The province has started a search for someone to design and build a monument on the grounds of the Manitoba Legislative Building.
The provincial government, along with the Committee to Commemorate the 200th Anniversary of the Peguis Selkirk Treaty, is issuing a Request for Qualifications (RFQ) to those wanting to design a statue of the chief.
“Our committee is very pleased that we have been able to move this project forward over the last four years,” Bill Shead and John Perrin, committee co-chairs, said in a news release.
“We gratefully acknowledge the support of the Manitoba government in making this project happen. It is our hope this monument will inspire all Manitobans to recognize First Nations contributions and embrace mutual respect and reconciliation.”

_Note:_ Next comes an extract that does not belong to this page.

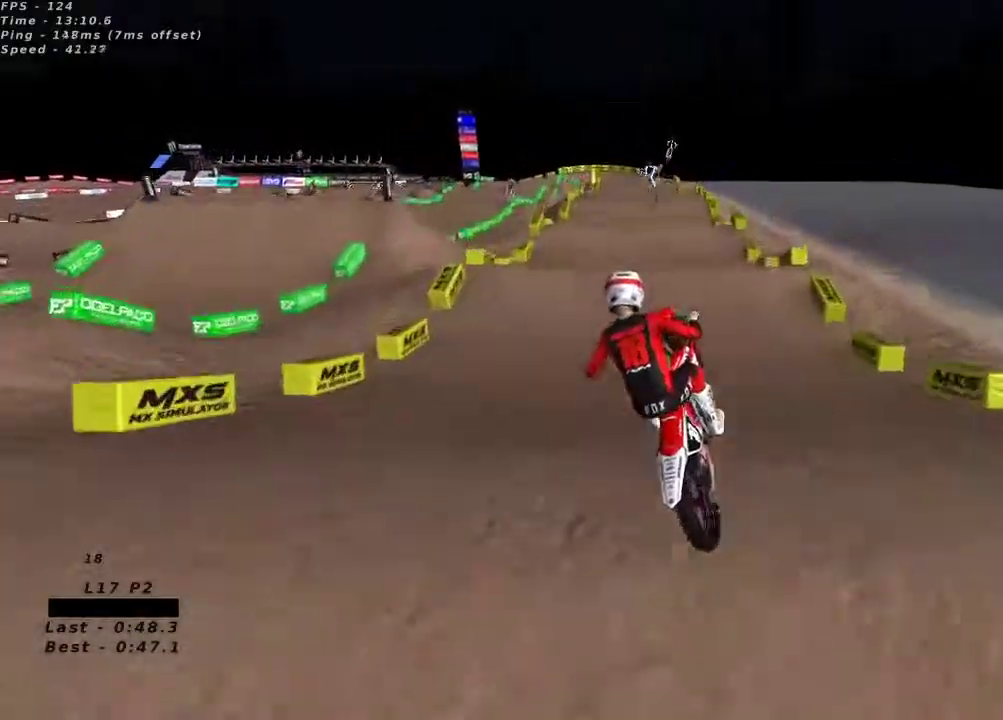
{"buttons": ["R2"], "left_stick": "right", "right_stick": "up", "button_events": [[33, "R2", "up"], [317, "R2", "down"]]}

The statue is meant to promote reconciliation between First Nations and non-Indigenous people. The Peguis Selkirk Treaty was the first formal written agreement recognizing Indigenous land rights in Western Canada and pre-dates the numbered treaties.
Inscriptions on the monument will commemorate all five treaty signatory chiefs, the committee chairs said.
The province has previously announced it will provide funding towards the building of the monument, and said Wednesday that it will contribute $500,000 to the project.
Indigenous Reconciliation Minister Alan Lagimodiere noted that the monument will be the first on the province’s legislative grounds to recognize the contributions of First Nations Peoples to Manitoba.
The statues on the grounds of the Manitoba legislative building were recently the target of protesters after groups damaged and tore down two statues of Queens Victoria and Elizabeth II on Canada Day.
Premier Brian Pallister later said the statues would be repaired.
“Tearing down is a lot simpler than building up,” Pallister said, adding he felt “disgust and disappointment” at the vandalism.
“I believe that Canada has been, and will always be, I hope, a nation that is an example to those around the world of our dedication to building.”
His comments later prompted a firestorm of controversy that ended with an apology.
“The people who came here to this country didn’t come here to destroy anything. They came here to build,” he said July 7.
“They came to build better … and they built farms, and they built businesses, and they built communities and churches too.”
Tuesday afternoon, Pallister apologized for the “misunderstanding” he caused with his words.